That's what it was like for me when I started Plus in LA. It is comparable to your Select except .40 per mile and Über's 25% cut. Plus seems to be picking up in LA, and I have also learned when and where to post up. It's not like X in that I do not need dead zones to play the guarantee game. It is dead for me sometimes in hotspots. So far I am averaging just about 1 rider per hour without trying too hard. There have been nights with no fares at all, but the guarantee makes those nights worthwhile too.

I ask passengers why they choose Plus. Three answers I have received are 1. Need more leg room 2. Better car for date night 3. Whoever' closest X or Plus doesn't matter. I also recieve requests from rich neighborhoods because either x won't drive that far into the hills, and they likely default to Plus anyway. The other day I had a trip request 15 minutes away. No problem for me. The $10 minimum makes it worth it to me, and I know the trip will likely be $20+ just to drive them into the city.

----------------

Problems and tasks:
1 - Can you condense the paragraph of the forum post about driving Uber Plus that begins "I ask passengers why they choose Plus" into a short list of its main points?
2 - Could you carry on the forum post about driving Uber Plus in LA from where it stops?

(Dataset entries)
----------------

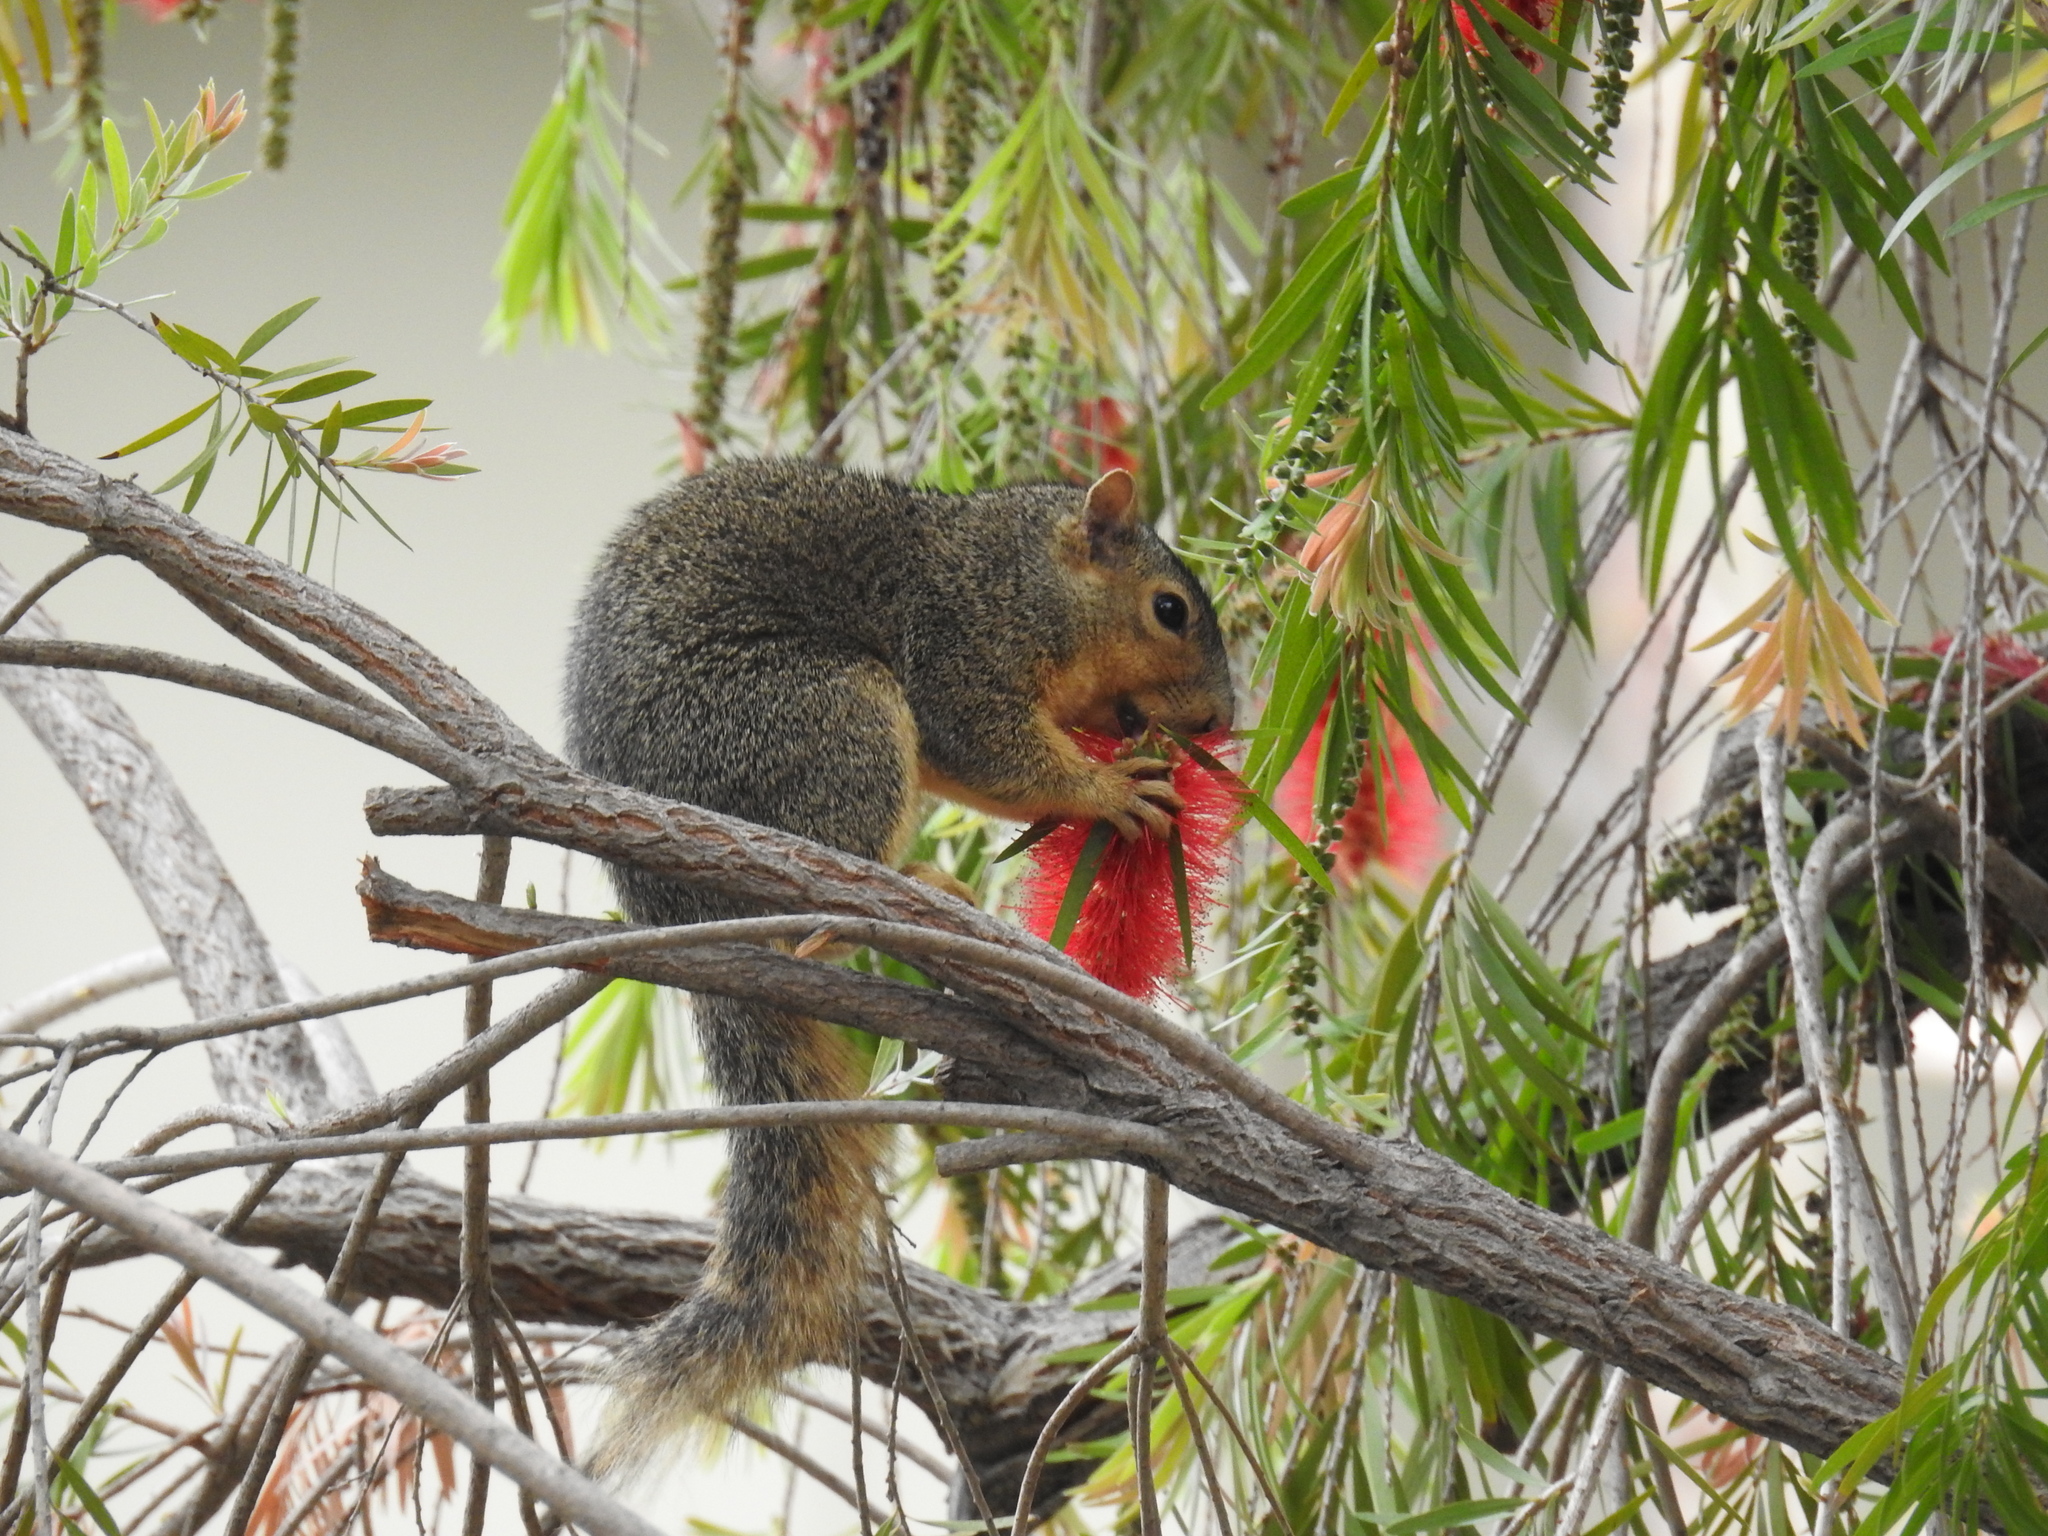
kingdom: Animalia
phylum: Chordata
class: Mammalia
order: Rodentia
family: Sciuridae
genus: Sciurus
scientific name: Sciurus niger
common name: Fox squirrel
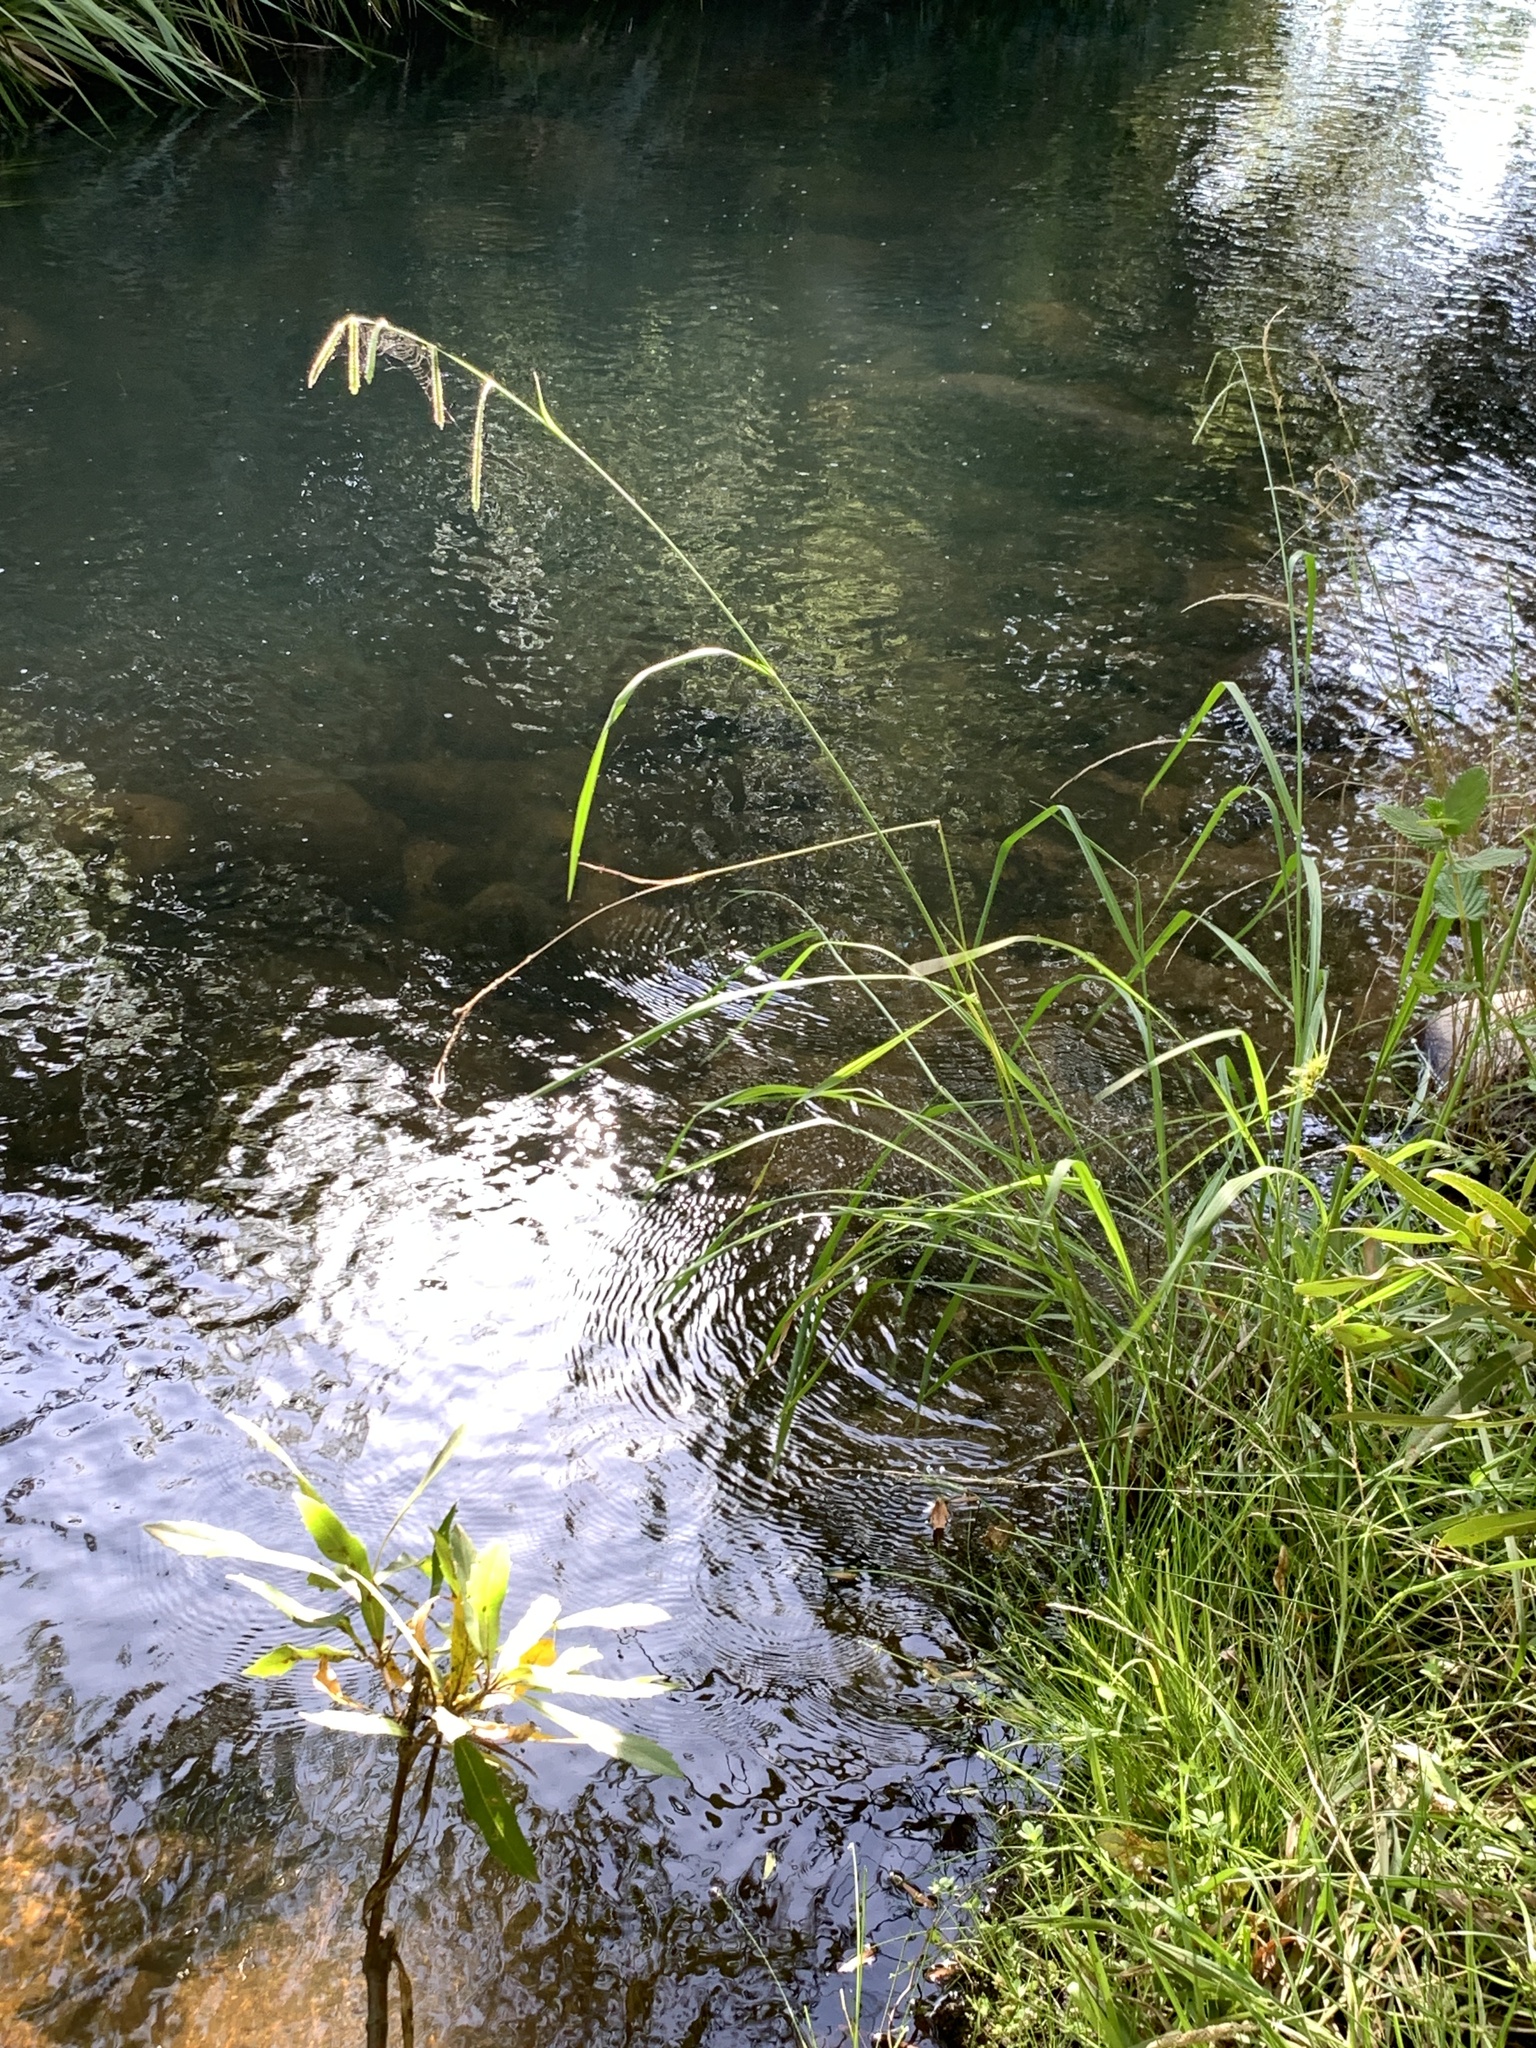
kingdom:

----------------

Answers for this exercise:
1 -
- Passengers give three reasons for choosing Plus: they need more legroom, they want a better car for date night, or they don't care whether X or Plus is closest.
- Requests come from wealthy hillside neighborhoods, since X drivers may not go that far into the hills and those riders likely default to Plus anyway.
- A recent request 15 minutes away was still worth taking because of the $10 minimum and an expected fare of $20 or more for the drive into the city.

2 -
----------



## DFWFusion (Dec 21, 2014)

Uber-Doober said:


> ^^^
> Yeh, and my 2014 C250 Mercedes would only be Uber X.


That blows. Uberman says his Kia Optima was chosen for UberSelect. It's not even on the list.


----------



## Uber-Doober (Dec 16, 2014)

In Vegas, if and when Uber ever comes here, all UberX cars will have to have machine gun ports in the doors and a poisonous gas air filtration system.
Taxi drivers here can get awfully pushy.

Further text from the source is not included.